Single by Måneskin

from the album Il ballo della vita
- Language: Italian
- Released: 13 September 2019
- Genre: Rock
- Length: 3:25
- Label: Sony; RCA;
- Songwriter: Damiano David
- Producers: Måneskin; Fabrizio Ferraguzzo;

Måneskin singles chronology
| "L'altra dimensione" (2019) | "Le parole lontane" (2019) | "Stato di natura" (2020) |

Music video
- "Le parole lontane" on YouTube

= Le parole lontane =

"Le parole lontane" (lit. 'Distant words') is a rock ballad song by Italian group Måneskin.

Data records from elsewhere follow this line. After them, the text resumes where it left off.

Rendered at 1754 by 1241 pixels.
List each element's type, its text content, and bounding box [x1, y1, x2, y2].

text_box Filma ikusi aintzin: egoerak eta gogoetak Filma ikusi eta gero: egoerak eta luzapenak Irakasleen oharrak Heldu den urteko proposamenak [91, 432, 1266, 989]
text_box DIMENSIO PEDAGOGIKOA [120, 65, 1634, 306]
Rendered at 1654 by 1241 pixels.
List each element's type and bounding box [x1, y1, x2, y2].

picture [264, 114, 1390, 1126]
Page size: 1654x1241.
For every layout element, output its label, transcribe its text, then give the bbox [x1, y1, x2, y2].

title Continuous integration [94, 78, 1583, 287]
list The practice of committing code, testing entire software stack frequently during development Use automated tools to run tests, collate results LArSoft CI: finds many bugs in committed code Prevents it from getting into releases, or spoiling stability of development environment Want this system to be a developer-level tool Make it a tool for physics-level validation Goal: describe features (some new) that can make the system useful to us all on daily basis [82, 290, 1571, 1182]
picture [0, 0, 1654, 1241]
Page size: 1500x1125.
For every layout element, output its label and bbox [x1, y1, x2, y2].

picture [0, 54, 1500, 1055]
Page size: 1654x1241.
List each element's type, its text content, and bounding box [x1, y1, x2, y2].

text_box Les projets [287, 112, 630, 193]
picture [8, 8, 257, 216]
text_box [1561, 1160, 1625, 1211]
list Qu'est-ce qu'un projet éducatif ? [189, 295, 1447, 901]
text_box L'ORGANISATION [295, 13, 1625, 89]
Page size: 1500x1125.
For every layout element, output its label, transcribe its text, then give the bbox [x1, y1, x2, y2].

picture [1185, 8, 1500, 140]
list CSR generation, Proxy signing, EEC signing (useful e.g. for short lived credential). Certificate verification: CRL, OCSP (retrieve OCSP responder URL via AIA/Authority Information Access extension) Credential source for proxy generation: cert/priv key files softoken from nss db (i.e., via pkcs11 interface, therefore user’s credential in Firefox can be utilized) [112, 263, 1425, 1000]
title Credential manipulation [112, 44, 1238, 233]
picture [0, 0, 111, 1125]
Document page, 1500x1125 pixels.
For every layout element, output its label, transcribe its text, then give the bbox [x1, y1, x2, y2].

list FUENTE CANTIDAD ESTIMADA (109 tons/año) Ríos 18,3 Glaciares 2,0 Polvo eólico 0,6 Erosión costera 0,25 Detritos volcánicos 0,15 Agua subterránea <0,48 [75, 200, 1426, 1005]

It was included in their debut album Il ballo della vita and released as a single on 13 September 2019 by Sony Music.

==Music video==
The music video for "Le parole lontane", directed by Giacomo Triglia, premiered on 13 September 2019 via Måneskin's official YouTube channel.

==Charts==

Chart performance for "Le parole lontane"
| Chart (2018–2021) | Peak position |
|---|---|
| Greece (IFPI) | 57 |
| Italy (FIMI) | 5 |
| Lithuania (AGATA) | 30 |

==Certifications==

| Region | Certification | Certified units/sales |
| Italy (FIMI) | Platinum | 70,000^{‡} |
^{‡} Sales+streaming figures based on certification alone.